▶ _EXERCISE_: Pick out every line of the entries below where "pixel" occurs, and copy those lines.

*****

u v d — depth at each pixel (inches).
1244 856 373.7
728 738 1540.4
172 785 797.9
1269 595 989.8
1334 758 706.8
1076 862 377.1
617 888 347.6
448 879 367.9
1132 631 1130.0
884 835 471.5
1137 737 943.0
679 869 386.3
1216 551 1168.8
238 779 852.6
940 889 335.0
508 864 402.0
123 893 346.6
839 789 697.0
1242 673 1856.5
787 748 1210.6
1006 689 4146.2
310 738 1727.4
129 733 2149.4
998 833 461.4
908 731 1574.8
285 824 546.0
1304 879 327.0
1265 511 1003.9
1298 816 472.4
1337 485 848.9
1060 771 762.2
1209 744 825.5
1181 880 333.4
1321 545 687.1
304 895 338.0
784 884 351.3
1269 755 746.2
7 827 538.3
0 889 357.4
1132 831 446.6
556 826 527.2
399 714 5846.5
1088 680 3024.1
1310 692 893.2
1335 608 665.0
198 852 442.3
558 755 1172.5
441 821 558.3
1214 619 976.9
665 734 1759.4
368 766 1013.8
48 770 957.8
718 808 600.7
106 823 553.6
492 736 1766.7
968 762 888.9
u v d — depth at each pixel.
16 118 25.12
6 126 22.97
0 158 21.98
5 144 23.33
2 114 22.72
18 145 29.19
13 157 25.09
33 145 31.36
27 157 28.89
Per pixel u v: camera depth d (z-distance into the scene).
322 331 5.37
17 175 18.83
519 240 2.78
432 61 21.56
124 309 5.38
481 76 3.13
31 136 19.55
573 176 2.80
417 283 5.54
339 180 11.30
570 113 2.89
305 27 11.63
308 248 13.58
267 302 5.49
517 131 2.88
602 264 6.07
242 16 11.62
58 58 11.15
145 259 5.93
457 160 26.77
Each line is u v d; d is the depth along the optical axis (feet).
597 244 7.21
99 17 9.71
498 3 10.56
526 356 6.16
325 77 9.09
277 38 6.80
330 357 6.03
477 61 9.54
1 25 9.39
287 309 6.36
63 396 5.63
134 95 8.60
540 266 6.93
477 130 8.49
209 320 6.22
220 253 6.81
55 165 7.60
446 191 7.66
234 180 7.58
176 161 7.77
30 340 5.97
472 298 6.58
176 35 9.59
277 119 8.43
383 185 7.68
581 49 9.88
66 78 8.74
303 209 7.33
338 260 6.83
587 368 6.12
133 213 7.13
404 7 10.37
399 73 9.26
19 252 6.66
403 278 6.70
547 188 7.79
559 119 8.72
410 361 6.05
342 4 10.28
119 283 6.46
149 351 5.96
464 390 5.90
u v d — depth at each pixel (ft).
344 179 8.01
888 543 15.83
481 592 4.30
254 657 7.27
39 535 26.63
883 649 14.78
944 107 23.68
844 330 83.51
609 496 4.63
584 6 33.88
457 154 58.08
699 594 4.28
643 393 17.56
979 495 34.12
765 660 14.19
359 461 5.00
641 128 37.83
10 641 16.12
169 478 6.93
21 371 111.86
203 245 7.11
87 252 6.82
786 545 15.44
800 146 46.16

*****

▶ _EXERCISE ANSWER_:
u v d — depth at each pixel (inches).
u v d — depth at each pixel.
Per pixel u v: camera depth d (z-distance into the scene).
u v d — depth at each pixel (ft).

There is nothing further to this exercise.